Member of the Ohio House of Representatives from the 35th district
- Preceded by: John Otterman
- Succeeded by: Greta Johnson

Personal details
- Party: Democratic

= Zack Milkovich =

American politician

Zack Milkovich is a former member of the Ohio House of Representatives, serving the Thirty-Fifth District from 2011 to 2014 and representing the City of Barberton and portions of Akron, Ohio. He is the current city councilman for Akron's 10th Ward, and also owns a private real estate investment group.

==Early life==
The Milkovich family is of Serbian ancestry.
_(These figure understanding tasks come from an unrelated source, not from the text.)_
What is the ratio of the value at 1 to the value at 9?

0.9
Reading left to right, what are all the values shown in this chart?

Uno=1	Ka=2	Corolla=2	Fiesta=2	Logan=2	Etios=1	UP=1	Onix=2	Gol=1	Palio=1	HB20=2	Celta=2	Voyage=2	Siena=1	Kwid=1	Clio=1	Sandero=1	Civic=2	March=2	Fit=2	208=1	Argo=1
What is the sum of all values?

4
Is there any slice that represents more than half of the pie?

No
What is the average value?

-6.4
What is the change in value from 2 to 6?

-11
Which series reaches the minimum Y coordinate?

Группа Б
He and his family immigrated to the United States in 1967.

==Career==
After attending the University of Akron, Milkovich worked in Akron's tire mold industry for twenty years before winning the Thirty-Fifth House District in the Ohio Legislature and is the current Ward Ten councilman in Akron.

==Ohio House of Representatives==
Although John Otterman, and his father, Robert J. Otterman had held the Akron seat for years, Milkovich won an upset victory in the 2010 primary. In the heavily Democratic district, Milkovich managed to obtain eight hundred more votes than Otterman. He went on to defeat Republican Charles Lasher by 6,000 votes to take the seat in the general election.
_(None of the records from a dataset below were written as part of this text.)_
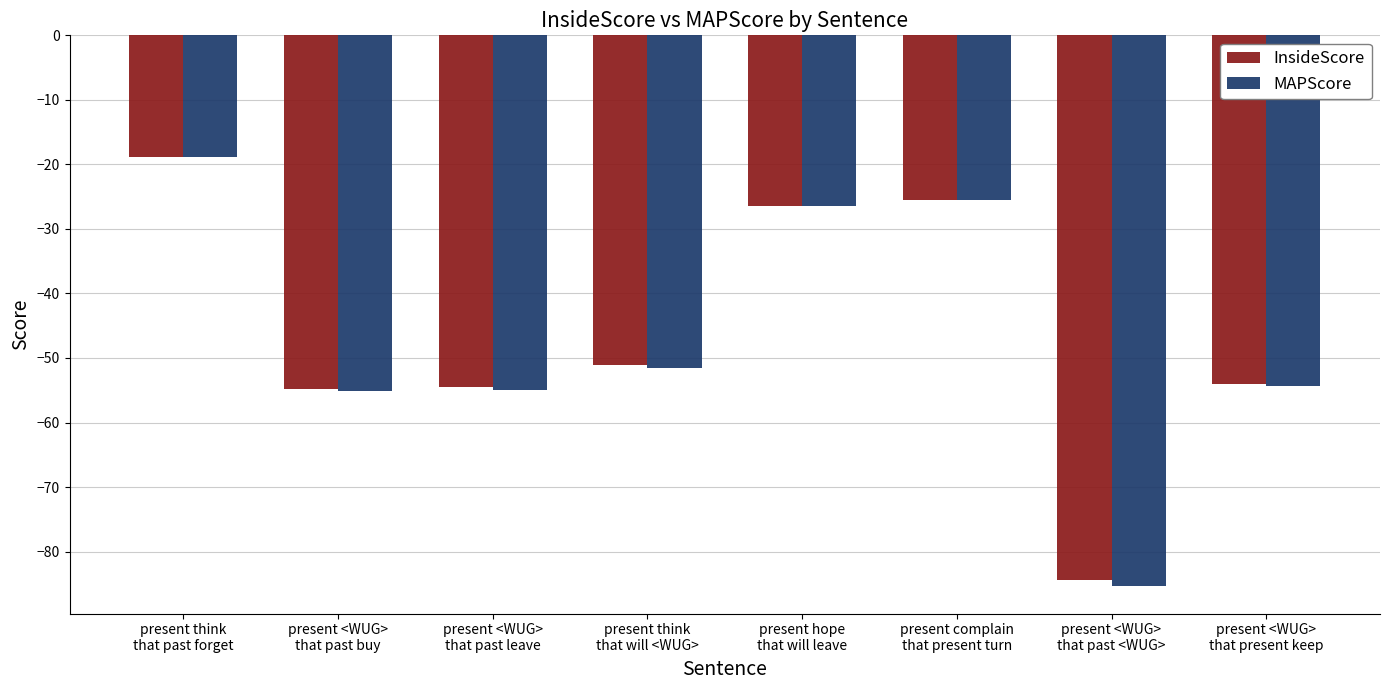

Between present hope
that will leave and present <WUG>
that past <WUG>, which series saw the biggest shift?

MAPScore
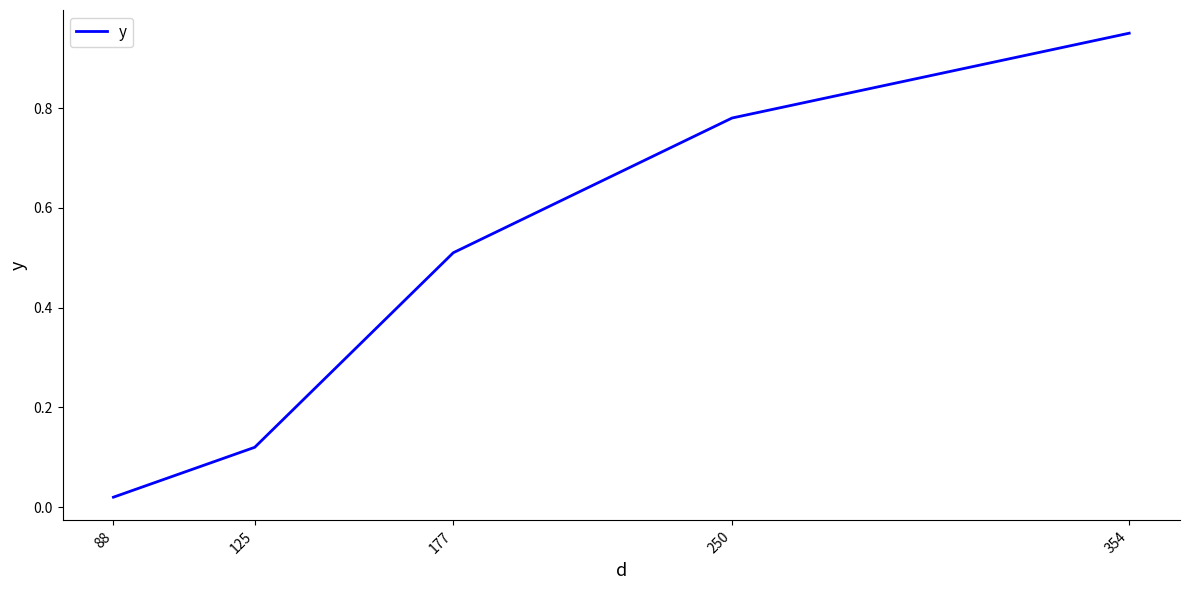

What is the change in value from 125 to 177?

+0.4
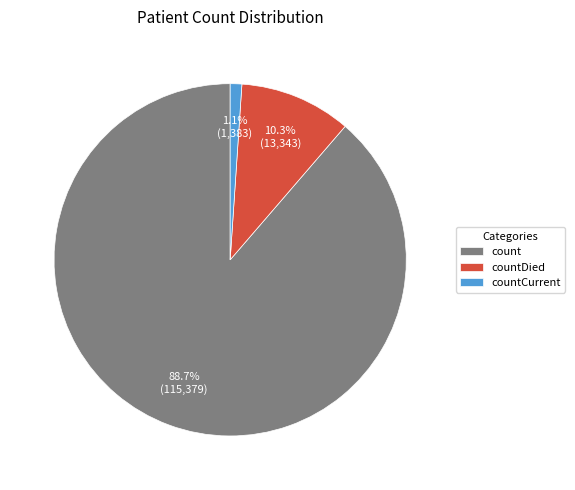

Which category has the biggest portion of the pie?

count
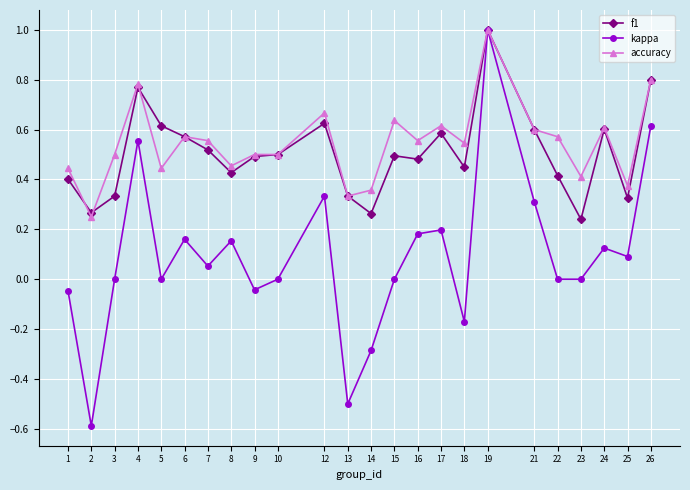

Is it true that kappa equals 0.1 at 25?

True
In 2012, he won reelection with 71.13% of the vote over Republican Kevin Mitchell. Milkovich was sworn into his second term in January, 2013. He served on the Commerce, Labor and Technology; Transportation, Public Safety and Homeland Security; Military and Veterans Affairs and Ways and Means committees. Milkovich sponsored House Bill 232 which was signed into law by the Governor on April 10, 2014, as well as House Bill 69 that was signed into law December 19, 2014 that reformed the criteria of use applying to automated red light cameras.
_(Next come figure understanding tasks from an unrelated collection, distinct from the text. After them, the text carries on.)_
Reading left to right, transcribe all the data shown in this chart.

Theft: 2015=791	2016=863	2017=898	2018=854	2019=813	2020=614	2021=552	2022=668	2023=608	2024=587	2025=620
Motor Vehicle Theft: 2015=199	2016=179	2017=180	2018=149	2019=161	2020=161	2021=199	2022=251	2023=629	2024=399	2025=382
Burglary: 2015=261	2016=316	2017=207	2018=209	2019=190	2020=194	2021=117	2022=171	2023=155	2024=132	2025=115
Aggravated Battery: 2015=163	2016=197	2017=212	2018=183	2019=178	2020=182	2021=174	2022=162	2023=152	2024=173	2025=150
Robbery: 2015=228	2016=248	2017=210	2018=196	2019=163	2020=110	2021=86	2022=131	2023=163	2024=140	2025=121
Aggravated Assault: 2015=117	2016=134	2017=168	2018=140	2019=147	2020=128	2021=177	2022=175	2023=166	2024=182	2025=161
During his terms in office, Milkovich championed causes such as veteran's issues, extending foster care benefits to children through the age of 21 for children aging out of the foster care system with no safety net to ensure successful independence, and reforming red light camera usage throughout the state that have been ruled by the courts as a violation of due process rights.

On May 6, 2014, Milkovich was defeated in the Democratic primary 46.33%-53.66% by former prosecutor Greta Johnson.